N.J. School District Sues Social Media for Spike in Kids' Mental Illness

Social media companies are “ruthlessly extracting every dollar possible with callous disregard for the harm to mental health,” said a Friday class action (docket 2:23-cv-1233) filed by Irvington Public Schools in U.S. District Court for New Jersey in Newark. It’s one of several similar cases linking social media platforms from Facebook and Instagram parent company Meta, Snap, TikTok and Google with rising rates of mental health issues among kids (see 2302170051).

Public schools are “on the frontlines of this unfair fight,” said the complaint, saying schools are forced to spend more resources as first responders, trying to “stave off the rising rates of suicidal ideation, depression, anxiety” and other mental health issues among students.

Social media platforms “exploit minor users’ undeveloped decision-making capacity, impulse control, emotional maturity, and poor psychological resiliency,” despite knowing minors are much more likely to sustain serious psychological harm through social media use than adults, the complaint said. Platforms seek to grow their platforms by minors through designs and algorithms that “promote addiction, compulsive use and other severe mental harm,” while thwarting parents’ ability to keep children safe by supervising and limiting social media use, it said.

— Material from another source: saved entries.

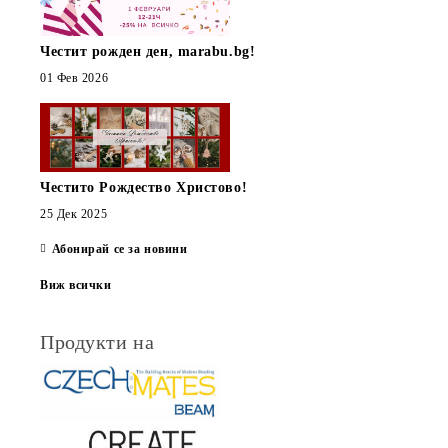
Честит рожден ден, marabu.bg!
01 Фев 2026
Честито Рождество Христово!
25 Дек 2025
Абонирай се за новини
Виж всички
Продукти на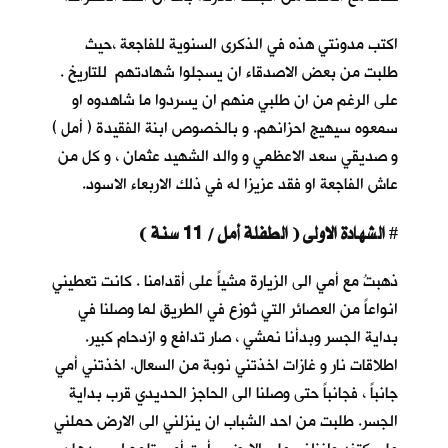
اكتب مدونتي هذه في الذكرى السنوية للفاجعة ،حيث
طلبت من بعض الاصدقاء ان يسجلوا شهادتهم للتاريخ .
على الرغم من ان طلبي منهم ان يسردوا ما شاهدوه او
سمعوه سيهيج احزانهم. و بالخصوص ابنة الفقيدة ( أمل )
و صديقي سعد الاعظمي و والد الشهيد عثمان ، و كل من
عاش الفاجعة او فقد عزيزا له في ذلك الاربعاء الاسود.
الشهادة الاولى ( الطفلة أمل / 11 سنة )
#
ذهبتُ مع أمي الى الزيارة مشياً على أقدامنا . كانت تعطيني
انواعاً من العصائر التي تُوزع في الطريق لما وصلنا في
بداية الجسر وبدأنا نمشي ، صار تدافع و ازدحام كبير.
اطلاقات نار و غازات اخذتني نوبة من السعال. اخذتني أمي
جانباً ، فجانباً حتى وصلنا الى الحاجز الحديدي قرب بداية
الجسر. طلبت من احد الشباب ان ينزلني الى الارض حملني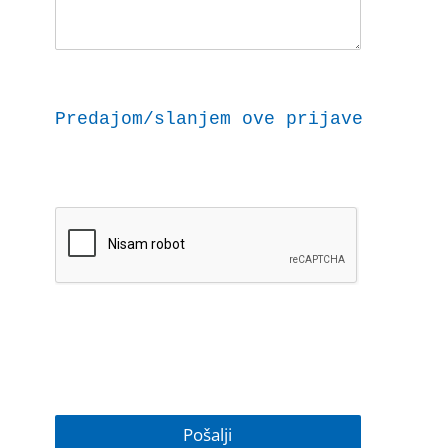
Predajom/slanjem ove prijave dajem 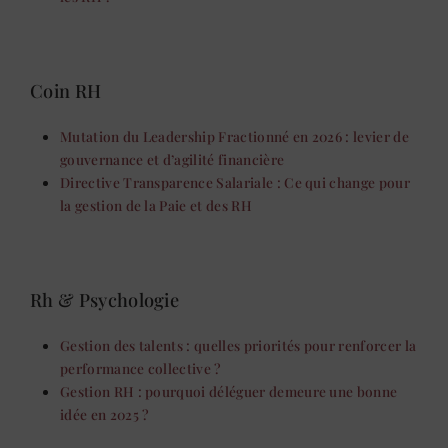
Coin RH
Mutation du Leadership Fractionné en 2026 : levier de
gouvernance et d’agilité financière
Directive Transparence Salariale : Ce qui change pour
la gestion de la Paie et des RH
Rh & Psychologie
Gestion des talents : quelles priorités pour renforcer la
performance collective ?
Gestion RH : pourquoi déléguer demeure une bonne
idée en 2025 ?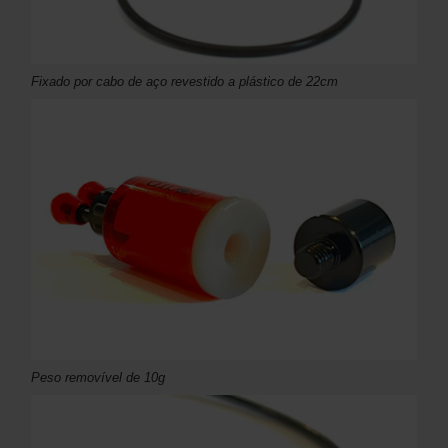
Fixado por cabo de aço revestido a plástico de 22cm
Peso removível de 10g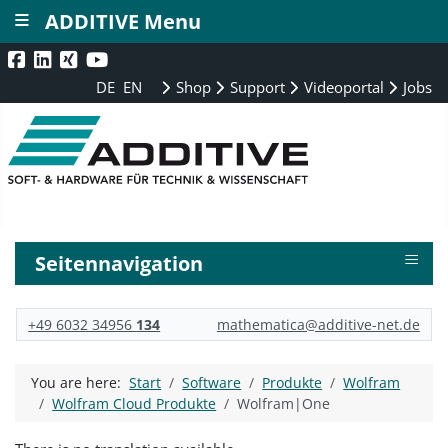
≡
ADDITIVE Menu
DE
EN
Shop
Support
Videoportal
Jobs
≡
Seitennavigation
+49 6032 34956
134
mathematica@additive-net.de
You are here:
Start
Software
Produkte
Wolfram
Wolfram Cloud Produkte
Wolfram|One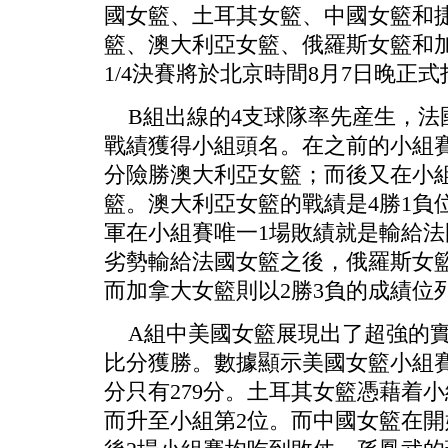
國女籃、土耳其女籃、中國女籃和
籃、澳大利亞女籃、俄羅斯女籃和
1/4決賽將於北京時間8月7日晚正
B組出線的4支球隊率先産生，法
戰績獲得小組頭名。在之前的小組
分險勝澳大利亞女籃；而後又在小組末
籃。澳大利亞女籃的戰績是4勝1負
軍在小組賽唯一1場敗績就是輸給法
劣勢輸給法國女籃之後，俄羅斯女籃
而加拿大女籃則以2勝3負的成績位
A組中美國女籃展現出了超強的實
比分獲勝。數據顯示美國女籃小組賽
分只有279分。土耳其女籃憑藉着
而升至小組第2位。而中國女籃在開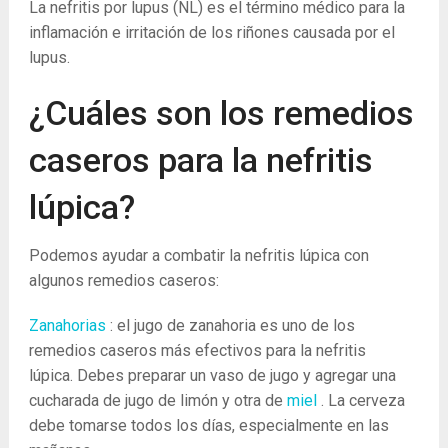
La nefritis por lupus (NL) es el término médico para la
inflamación e irritación de los riñones causada por el
lupus.
¿Cuáles son los remedios
caseros para la nefritis
lúpica?
Podemos ayudar a combatir la nefritis lúpica con
algunos remedios caseros:
Zanahorias
: el jugo de zanahoria es uno de los
remedios caseros más efectivos para la nefritis
lúpica. Debes preparar un vaso de jugo y agregar una
cucharada de jugo de limón y otra de
miel
. La cerveza
debe tomarse todos los días, especialmente en las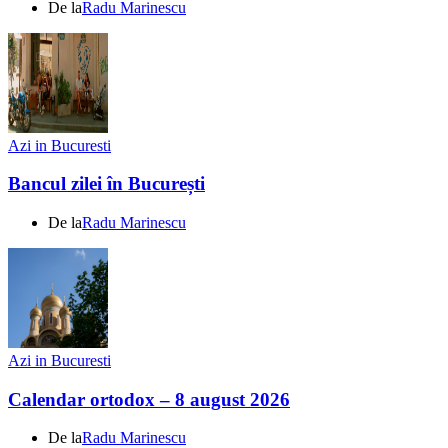
De la
Radu Marinescu
Azi in Bucuresti
Bancul zilei în București
De la
Radu Marinescu
Azi in Bucuresti
Calendar ortodox – 8 august 2026
De la
Radu Marinescu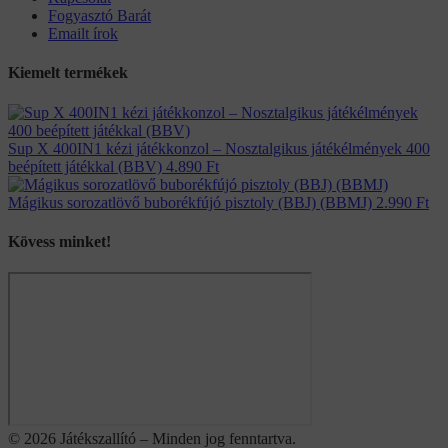
Fogyasztó Barát
Emailt írok
Kiemelt termékek
Sup X 400IN1 kézi játékkonzol – Nosztalgikus játékélmények 400
beépített játékkal (BBV)
4.890
Ft
Mágikus sorozatlövő buborékfújó pisztoly (BBJ) (BBMJ)
2.990
Ft
Kövess minket!
© 2026 Játékszallító – Minden jog fenntartva.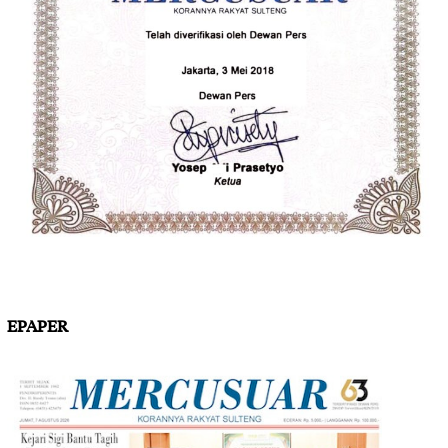
EPAPER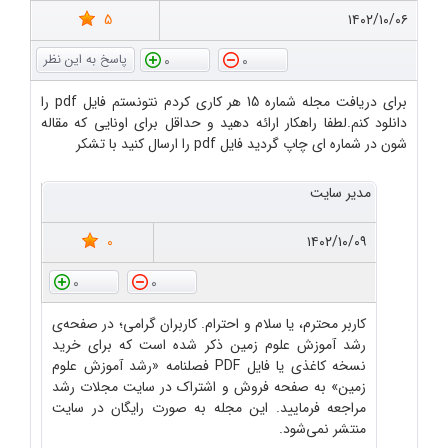
5
۱۴۰۲/۱۰/۰۶
0
0
برای دریافت مجله شماره 15 هر کاری کردم نتونستم فایل pdf را
دانلود کنم.لطفا راهکار ارائه دهید و حداقل برای اونایی که مقاله
شون در شماره ای چاپ گردید فایل pdf را ارسال کنید با تشکر
مدیر سایت
0
۱۴۰۲/۱۰/۰۹
0
0
کاربر محترم، یا سلام و احترام. کاربران گرامی؛ در صفحه‌ی
رشد آموزش علوم زمین ذکر شده است که برای خرید
نسخه کاغذی یا فایل PDF فصلنامه «رشد آموزش علوم
زمین» به صفحه فروش و اشتراک در سایت مجلات رشد
مراجعه فرمایید. این مجله به صورت رایگان در سایت
منتشر نمی‌شود.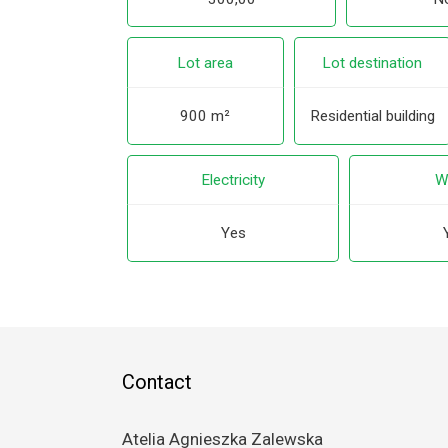
Lot area
Lot destination
900 m²
Residential building
Electricity
W
Yes
Contact
Atelia Agnieszka Zalewska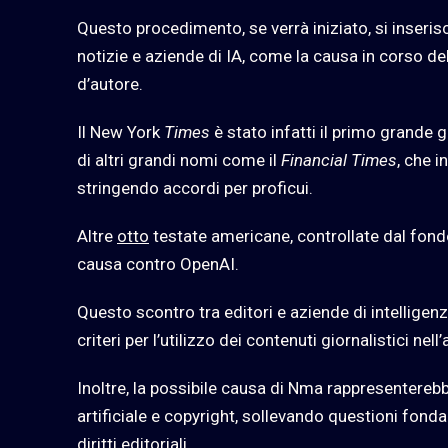
Questo procedimento, se verrà iniziato, si inseris
notizie e aziende di IA, come la causa in corso de
d’autore.
Il New York
Times
è stato infatti il primo grande 
di altri grandi nomi come il
Financial Times
, che 
stringendo accordi per proficui.
Altre
otto
testate americane, controllate dal fond
causa contro OpenAI.
Questo scontro tra editori e aziende di intelligen
criteri per l’utilizzo dei contenuti giornalistici ne
Inoltre, la possibile causa di Nma rappresenterebb
artificiale e copyright, sollevando questioni fonda
diritti editoriali.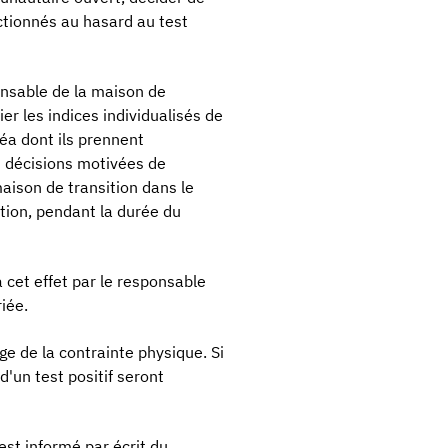
tionnés au hasard au test
onsable de la maison de
r les indices individualisés de
éa dont ils prennent
s décisions motivées de
aison de transition dans le
tion, pendant la durée du
 cet effet par le responsable
iée.
age de la contrainte physique. Si
'un test positif seront
 est informé par écrit du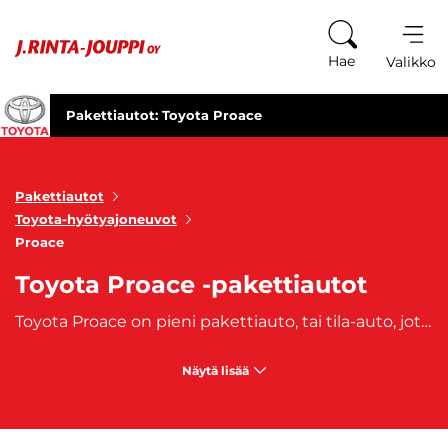
Siirry sisältöön
Hae
Valikko
Pakettiautot: Toyota Proace
Pakettiautot
Toyota-hyötyajoneuvot
Proace
Toyota Proace -pakettiautot
Toyota Proace on pieni pakettiauto, tai tila-auto, jota on valmistettu vuodesta 2012 lähtien. Proace on suosittu pakettiauto ja erittäin kätevä hyötyajoneuvo. J. Rinta-Joupilta ostat oman Toyota Proace -vaihtoautosi, joihin on saatavilla edullinen
Näytä lisää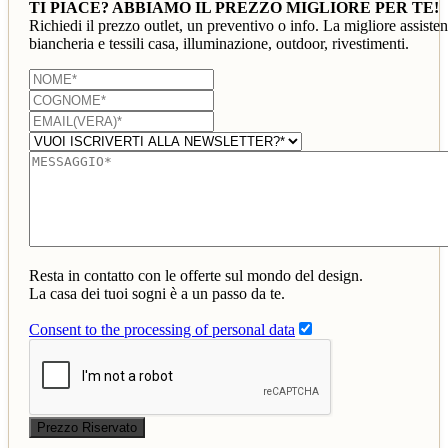
TI PIACE? ABBIAMO IL PREZZO MIGLIORE PER TE!
Richiedi il prezzo outlet, un preventivo o info. La migliore assiste
biancheria e tessili casa, illuminazione, outdoor, rivestimenti.
Resta in contatto con le offerte sul mondo del design.
La casa dei tuoi sogni è a un passo da te.
Consent to the processing of personal data
Prezzo Riservato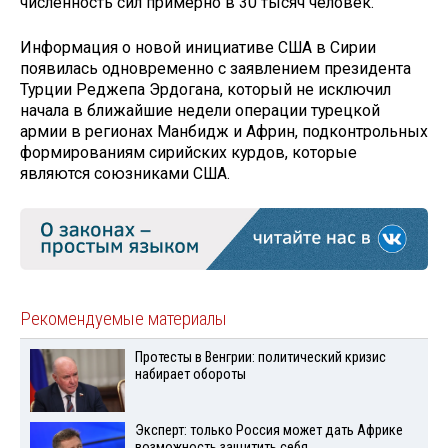
численность сил примерно в 30 тысяч человек.
Информация о новой инициативе США в Сирии
появилась одновременно с заявлением президента
Турции Реджепа Эрдогана, который не исключил
начала в ближайшие недели операции турецкой
армии в регионах Манбидж и Африн, подконтрольных
формированиям сирийских курдов, которые
являются союзниками США.
Рекомендуемые материалы
Протесты в Венгрии: политический кризис
набирает обороты
Эксперт: только Россия может дать Африке
возможность защитить себя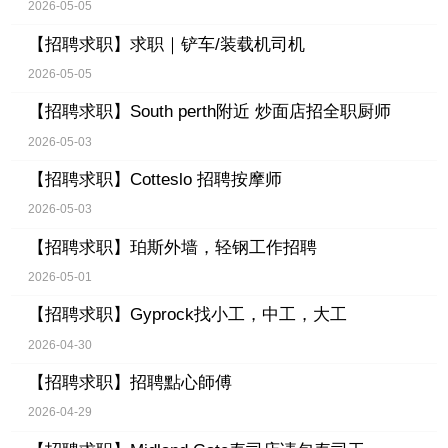
2026-05-05
【招聘求职】
求职｜铲车/装载机司机
2026-05-05
【招聘求职】
South perth附近 炒面店招全职厨师
2026-05-03
【招聘求职】
Cotteslo 招聘按摩师
2026-05-03
【招聘求职】
珀斯外墙，轻钢工作招聘
2026-05-01
【招聘求职】
Gyprock找小工，中工，大工
2026-04-30
【招聘求职】
招聘點心師傅
2026-04-29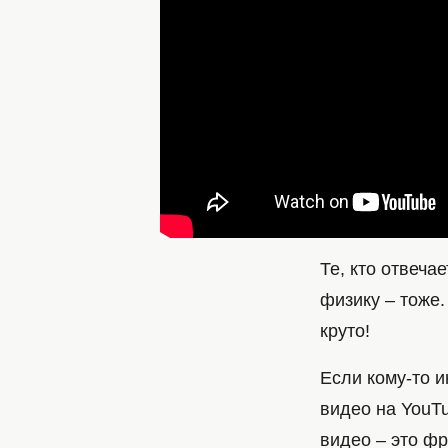
Те, кто отвеча
физику – тоже.
круто!
Если кому-то и
видео на YouTu
видео – это ф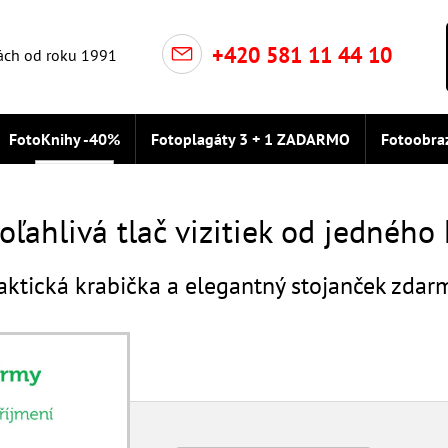
+420 581 11 44 10
ách od roku 1991
FotoKnihy -40%
Fotoplagáty 3 + 1 ZADARMO
Fotoobra
Vizitky
áky
oľahlivá tlač vizitiek od jedného
aktická krabička a elegantný stojanček zdar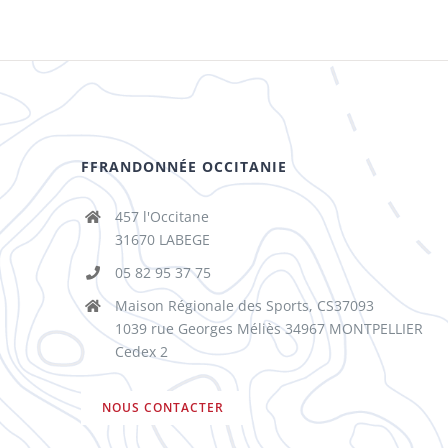
FFRANDONNÉE OCCITANIE
457 l'Occitane
31670 LABEGE
05 82 95 37 75
Maison Régionale des Sports, CS37093
1039 rue Georges Méliès 34967 MONTPELLIER
Cedex 2
NOUS CONTACTER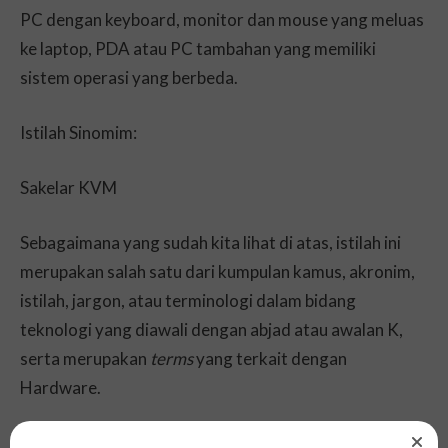
PC dengan keyboard, monitor dan mouse yang meluas
ke laptop, PDA atau PC tambahan yang memiliki
sistem operasi yang berbeda.
Istilah Sinomim:
Sakelar KVM
Sebagaimana yang sudah kita lihat di atas, istilah ini
merupakan salah satu dari kumpulan kamus, akronim,
istilah, jargon, atau terminologi dalam bidang
teknologi yang diawali dengan abjad atau awalan K,
serta merupakan
terms
yang terkait dengan
Hardware.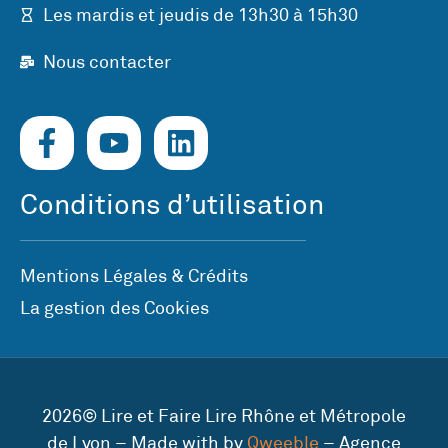
Les mardis et jeudis de 13h30 à 15h30
Nous contacter
Conditions d’utilisation
Mentions Légales & Crédits
La gestion des Cookies
2026© Lire et Faire Lire Rhône et Métropole
de Lyon – Made with by
Qweeble
– Agence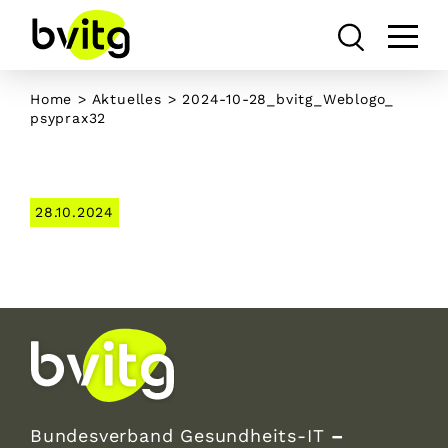
Skip
to
content
Home
>
Aktuelles
> 2024-10-28_bvitg_Weblogo_
psyprax32
28.10.2024
Bundesverband Gesundheits-IT
–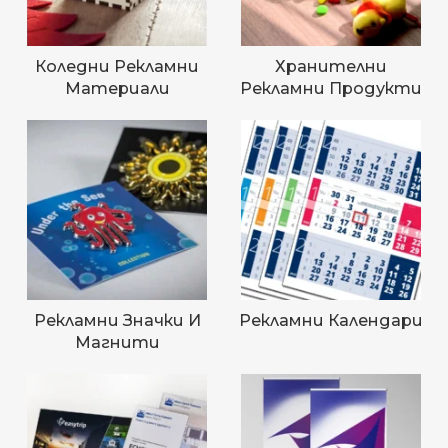
Коледни Рекламни
Хранителни
Материали
Рекламни Продукти
Рекламни Значки И
Рекламни Календари
Магнити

The plaintiff provides mental health services to its students and trains teachers and staff to screen them for mental health services that school-based health clinics operate in partnership with local behavioral health agencies, the complaint said. The Irvington School District continues to hire mental health professionals to keep up with students’ rising needs, “but there is no end in sight,” the complaint said. The school district needs funding to develop a long-term plan to deal with the mental health crisis, it said.

Defendants need to take accountability and to stop targeting youths for profit, said the complaint. It said social media companies must stop using algorithms, social media features and policies “that they know are a driving force behind the current mental health crisis” for the over 8,000 students in the Essex County, New Jersey, school system.

The companies’ algorithms are promoting and amplifying harmful content to children and teens and operating with a “degree of algorithmic discrimination” that’s particularly harmful to vulnerable user groups, the complaint said. It cited a Pew Research Center study saying 45% of teens in 2018 said they were online “almost constantly” and 44% several times a day, with a “significant portion on social platforms, it said.

The school district asserts claims of public nuisance and negligence. It seeks damages, penalties and other monetary relief as provided by law, plus attorneys’ fees and injunctive relief.